== Выбранный текст ==

Она звезда капустников и закулисных праздников. Блистательны, неподражаемы ее дуэты с Баргманом, с Бызгу, она придумывает и заводит, и ведет, и солирует, а потом уступает место, уходит в тень — реакции ее точны, мгновенны и мягки, как у рыси, и, наблюдая ее в этих изощренных полуимпровизациях, ясно, как много она сама «добрала» опыта и мастерства в ночных суматошных сумбурных репетициях — чтобы просто сделать праздник для своих. И как-то сразу хочется отправиться с ней в какую-нибудь разведку. С ней не пропадешь. Она не подведет. Подхватит, дотащит. Спасет. Примет огонь. Будет держать зал столько, сколько надо.

===
== Исходные данные ==

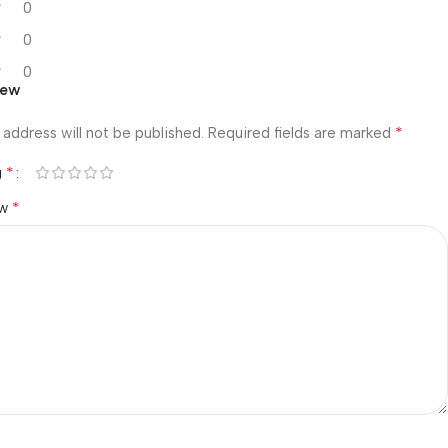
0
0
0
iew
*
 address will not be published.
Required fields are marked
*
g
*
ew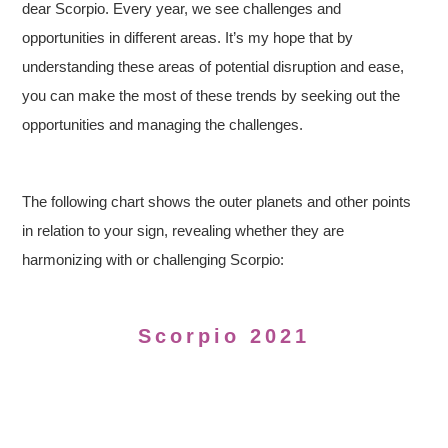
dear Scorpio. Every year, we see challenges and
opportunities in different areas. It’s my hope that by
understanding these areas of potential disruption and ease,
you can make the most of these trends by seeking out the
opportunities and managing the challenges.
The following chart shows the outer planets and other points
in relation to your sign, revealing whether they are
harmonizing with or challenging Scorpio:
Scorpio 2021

===

Задание:
Ответьте по выбранному тексту:
(а) С кем у нее дуэты?
(б) С реакциями какого животного сравниваются ее реакции?
(в) Сколько времени она будет держать зал?
Пункты исходных данных никак не связаны с выбранным текстом.

Ответ:
(а) С Баргманом и с Бызгу.
(б) С реакциями рыси.
(в) Столько, сколько надо.